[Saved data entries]

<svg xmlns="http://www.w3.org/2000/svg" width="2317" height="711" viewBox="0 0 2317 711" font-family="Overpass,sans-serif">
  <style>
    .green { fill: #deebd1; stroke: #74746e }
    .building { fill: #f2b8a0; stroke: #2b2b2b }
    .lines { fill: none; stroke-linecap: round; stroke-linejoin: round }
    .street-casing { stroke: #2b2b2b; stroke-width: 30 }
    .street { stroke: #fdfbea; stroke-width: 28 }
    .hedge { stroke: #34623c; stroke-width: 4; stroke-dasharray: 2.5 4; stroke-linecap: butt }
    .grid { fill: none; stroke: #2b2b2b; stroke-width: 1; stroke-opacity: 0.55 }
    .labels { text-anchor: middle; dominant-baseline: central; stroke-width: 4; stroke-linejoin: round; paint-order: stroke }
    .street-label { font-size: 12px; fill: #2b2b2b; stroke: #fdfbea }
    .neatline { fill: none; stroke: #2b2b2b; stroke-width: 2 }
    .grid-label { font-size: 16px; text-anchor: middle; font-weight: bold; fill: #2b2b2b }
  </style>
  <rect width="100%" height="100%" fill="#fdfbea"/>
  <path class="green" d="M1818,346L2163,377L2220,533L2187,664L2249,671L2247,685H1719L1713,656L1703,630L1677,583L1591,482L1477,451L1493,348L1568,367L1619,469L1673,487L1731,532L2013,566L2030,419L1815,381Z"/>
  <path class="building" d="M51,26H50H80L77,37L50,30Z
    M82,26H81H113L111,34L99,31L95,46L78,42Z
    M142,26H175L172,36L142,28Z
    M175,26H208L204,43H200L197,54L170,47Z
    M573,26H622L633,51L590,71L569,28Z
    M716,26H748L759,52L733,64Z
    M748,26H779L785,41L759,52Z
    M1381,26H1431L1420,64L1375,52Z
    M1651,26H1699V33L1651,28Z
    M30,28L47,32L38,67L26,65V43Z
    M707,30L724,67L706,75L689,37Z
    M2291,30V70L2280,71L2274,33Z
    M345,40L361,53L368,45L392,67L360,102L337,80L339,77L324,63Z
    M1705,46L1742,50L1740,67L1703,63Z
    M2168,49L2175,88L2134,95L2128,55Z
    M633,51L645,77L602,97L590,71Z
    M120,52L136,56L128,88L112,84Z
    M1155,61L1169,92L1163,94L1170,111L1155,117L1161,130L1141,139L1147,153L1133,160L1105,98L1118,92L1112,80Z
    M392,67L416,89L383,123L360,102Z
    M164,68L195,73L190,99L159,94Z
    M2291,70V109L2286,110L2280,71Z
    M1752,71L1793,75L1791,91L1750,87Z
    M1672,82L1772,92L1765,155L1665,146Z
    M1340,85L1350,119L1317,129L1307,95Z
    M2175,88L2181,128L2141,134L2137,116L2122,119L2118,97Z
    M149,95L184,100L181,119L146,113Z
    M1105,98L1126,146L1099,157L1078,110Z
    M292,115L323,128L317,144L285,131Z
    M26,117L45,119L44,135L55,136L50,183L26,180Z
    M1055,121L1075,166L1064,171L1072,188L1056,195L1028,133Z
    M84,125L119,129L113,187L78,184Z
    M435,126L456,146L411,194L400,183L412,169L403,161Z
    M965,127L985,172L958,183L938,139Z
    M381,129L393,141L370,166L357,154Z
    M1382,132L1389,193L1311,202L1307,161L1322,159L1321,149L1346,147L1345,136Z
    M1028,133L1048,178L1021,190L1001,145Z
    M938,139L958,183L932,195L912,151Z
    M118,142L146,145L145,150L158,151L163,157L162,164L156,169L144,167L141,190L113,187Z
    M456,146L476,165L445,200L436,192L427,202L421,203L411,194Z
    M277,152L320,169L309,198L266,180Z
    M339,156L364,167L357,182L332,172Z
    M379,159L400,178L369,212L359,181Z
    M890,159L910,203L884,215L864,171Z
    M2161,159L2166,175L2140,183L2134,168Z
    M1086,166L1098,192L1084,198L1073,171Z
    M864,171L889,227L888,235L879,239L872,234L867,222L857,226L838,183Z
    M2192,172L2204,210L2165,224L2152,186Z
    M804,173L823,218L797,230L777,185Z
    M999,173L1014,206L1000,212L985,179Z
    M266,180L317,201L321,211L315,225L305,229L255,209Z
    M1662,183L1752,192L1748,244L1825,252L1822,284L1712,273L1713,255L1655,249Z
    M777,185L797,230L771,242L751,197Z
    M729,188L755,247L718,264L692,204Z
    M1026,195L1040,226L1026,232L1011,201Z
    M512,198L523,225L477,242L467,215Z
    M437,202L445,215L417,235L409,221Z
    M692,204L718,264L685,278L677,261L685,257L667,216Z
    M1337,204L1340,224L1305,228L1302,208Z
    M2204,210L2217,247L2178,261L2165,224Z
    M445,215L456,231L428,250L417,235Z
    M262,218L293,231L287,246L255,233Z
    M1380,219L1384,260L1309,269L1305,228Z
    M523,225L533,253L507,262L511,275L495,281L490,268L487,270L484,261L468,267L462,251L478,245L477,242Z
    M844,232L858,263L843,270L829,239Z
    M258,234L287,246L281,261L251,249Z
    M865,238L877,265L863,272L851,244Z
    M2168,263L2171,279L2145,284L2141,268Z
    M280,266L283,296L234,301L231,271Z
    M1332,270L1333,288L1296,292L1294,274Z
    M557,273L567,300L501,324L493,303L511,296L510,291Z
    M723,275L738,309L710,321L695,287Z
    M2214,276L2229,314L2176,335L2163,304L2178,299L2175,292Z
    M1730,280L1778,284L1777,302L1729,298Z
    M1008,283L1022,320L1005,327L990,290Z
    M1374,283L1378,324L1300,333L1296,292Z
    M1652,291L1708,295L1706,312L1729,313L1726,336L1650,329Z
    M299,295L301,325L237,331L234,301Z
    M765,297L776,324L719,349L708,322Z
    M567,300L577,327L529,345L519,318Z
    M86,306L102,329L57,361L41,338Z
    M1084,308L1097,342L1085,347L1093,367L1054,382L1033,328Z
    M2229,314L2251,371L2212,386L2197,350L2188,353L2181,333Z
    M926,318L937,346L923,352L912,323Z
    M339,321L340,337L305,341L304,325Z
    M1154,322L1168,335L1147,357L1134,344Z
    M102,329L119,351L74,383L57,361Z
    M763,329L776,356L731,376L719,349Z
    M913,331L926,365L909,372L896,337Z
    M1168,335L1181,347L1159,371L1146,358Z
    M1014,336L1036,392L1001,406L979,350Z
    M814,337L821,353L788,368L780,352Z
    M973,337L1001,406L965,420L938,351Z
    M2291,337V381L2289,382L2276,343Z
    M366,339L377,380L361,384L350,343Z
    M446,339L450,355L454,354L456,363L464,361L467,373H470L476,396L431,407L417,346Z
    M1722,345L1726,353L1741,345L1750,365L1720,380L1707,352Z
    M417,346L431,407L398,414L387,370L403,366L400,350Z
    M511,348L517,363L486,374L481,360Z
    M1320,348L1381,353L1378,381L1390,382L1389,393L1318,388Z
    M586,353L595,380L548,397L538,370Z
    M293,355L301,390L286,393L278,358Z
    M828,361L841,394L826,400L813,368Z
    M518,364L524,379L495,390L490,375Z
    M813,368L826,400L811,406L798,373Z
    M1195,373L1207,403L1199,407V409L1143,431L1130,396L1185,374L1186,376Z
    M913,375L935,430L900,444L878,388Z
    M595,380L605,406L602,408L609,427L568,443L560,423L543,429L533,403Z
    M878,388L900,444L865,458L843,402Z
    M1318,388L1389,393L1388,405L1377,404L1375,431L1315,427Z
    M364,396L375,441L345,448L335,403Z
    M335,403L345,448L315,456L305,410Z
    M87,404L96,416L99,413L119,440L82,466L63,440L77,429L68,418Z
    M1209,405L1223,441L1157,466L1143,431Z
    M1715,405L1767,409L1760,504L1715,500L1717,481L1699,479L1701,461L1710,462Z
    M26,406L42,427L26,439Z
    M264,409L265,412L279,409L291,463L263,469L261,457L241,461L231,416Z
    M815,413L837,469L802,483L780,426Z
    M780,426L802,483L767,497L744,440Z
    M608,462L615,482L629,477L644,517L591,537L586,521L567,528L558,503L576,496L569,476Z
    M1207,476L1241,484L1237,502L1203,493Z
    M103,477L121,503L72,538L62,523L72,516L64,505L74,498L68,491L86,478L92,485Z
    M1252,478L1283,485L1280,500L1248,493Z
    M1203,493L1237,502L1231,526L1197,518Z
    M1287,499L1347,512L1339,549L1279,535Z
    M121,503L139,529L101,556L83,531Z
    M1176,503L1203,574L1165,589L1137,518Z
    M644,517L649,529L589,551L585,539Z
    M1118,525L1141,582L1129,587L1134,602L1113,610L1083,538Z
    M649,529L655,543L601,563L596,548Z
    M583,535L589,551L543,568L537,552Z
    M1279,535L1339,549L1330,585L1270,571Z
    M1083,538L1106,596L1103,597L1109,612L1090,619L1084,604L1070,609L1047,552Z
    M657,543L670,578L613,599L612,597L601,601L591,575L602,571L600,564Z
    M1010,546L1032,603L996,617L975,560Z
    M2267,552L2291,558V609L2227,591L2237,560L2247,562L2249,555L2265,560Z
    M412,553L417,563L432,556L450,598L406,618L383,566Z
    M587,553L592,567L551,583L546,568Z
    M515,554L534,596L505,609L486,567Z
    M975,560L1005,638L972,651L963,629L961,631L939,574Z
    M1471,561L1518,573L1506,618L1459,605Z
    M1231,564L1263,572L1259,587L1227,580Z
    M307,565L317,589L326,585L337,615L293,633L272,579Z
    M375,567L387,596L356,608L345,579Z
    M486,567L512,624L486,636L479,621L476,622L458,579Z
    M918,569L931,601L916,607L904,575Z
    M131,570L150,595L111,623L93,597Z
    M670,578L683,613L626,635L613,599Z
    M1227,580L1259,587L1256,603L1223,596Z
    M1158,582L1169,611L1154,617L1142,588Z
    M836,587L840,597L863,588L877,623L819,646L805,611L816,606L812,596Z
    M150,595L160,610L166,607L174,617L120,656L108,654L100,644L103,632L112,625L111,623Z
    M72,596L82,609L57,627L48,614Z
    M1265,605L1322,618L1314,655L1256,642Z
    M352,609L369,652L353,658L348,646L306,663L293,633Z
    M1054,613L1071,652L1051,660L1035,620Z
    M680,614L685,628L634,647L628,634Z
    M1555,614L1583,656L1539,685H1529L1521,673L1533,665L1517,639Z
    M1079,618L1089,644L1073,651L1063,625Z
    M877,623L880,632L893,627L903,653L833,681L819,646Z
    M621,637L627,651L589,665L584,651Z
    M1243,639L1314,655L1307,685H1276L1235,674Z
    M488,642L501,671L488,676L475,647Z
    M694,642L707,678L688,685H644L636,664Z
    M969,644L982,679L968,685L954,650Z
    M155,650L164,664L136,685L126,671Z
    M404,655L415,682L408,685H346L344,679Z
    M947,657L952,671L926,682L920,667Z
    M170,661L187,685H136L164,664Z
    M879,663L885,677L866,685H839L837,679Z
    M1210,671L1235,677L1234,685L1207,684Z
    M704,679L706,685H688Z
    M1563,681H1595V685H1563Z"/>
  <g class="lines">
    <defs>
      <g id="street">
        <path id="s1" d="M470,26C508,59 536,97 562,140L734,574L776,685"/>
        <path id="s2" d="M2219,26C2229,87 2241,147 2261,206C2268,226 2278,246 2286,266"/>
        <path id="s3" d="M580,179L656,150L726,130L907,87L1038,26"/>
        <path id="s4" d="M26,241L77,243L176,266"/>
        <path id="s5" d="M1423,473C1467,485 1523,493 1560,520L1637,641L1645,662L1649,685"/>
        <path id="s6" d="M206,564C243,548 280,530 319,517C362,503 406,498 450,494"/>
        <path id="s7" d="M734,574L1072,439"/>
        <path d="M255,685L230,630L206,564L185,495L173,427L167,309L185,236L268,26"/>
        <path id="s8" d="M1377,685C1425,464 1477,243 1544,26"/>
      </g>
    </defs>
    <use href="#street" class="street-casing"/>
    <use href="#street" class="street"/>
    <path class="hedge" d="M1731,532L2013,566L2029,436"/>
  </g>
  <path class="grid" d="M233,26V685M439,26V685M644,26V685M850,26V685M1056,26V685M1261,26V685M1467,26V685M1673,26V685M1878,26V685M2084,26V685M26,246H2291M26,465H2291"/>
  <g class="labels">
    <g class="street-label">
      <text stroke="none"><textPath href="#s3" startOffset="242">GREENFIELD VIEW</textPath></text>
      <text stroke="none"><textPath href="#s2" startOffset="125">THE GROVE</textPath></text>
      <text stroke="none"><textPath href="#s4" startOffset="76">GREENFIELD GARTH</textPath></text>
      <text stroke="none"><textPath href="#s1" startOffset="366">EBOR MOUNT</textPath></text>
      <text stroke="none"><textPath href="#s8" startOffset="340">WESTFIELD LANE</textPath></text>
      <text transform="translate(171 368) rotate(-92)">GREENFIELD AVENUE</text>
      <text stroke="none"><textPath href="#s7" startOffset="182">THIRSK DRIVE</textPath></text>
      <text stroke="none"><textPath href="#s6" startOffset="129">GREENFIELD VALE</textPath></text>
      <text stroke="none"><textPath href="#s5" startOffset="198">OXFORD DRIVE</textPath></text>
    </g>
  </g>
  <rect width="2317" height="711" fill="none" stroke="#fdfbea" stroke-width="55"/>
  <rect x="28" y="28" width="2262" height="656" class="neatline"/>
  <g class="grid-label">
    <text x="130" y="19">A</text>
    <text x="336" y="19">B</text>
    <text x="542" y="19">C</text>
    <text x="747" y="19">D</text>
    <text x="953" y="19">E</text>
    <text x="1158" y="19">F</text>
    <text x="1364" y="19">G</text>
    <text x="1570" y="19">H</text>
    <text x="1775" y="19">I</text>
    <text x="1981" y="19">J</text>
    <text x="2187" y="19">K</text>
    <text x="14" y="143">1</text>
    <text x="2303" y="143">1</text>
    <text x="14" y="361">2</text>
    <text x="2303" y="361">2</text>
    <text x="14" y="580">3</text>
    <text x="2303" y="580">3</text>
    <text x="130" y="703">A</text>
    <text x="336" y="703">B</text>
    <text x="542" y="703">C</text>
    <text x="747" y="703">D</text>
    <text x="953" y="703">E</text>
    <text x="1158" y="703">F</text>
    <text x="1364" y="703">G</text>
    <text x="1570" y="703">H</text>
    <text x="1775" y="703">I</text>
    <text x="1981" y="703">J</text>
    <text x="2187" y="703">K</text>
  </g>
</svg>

What you should do
Every line in the data above that contains the word "lines" should be copied.

Exercise answer
    .lines { fill: none; stroke-linecap: round; stroke-linejoin: round }
  <g class="lines">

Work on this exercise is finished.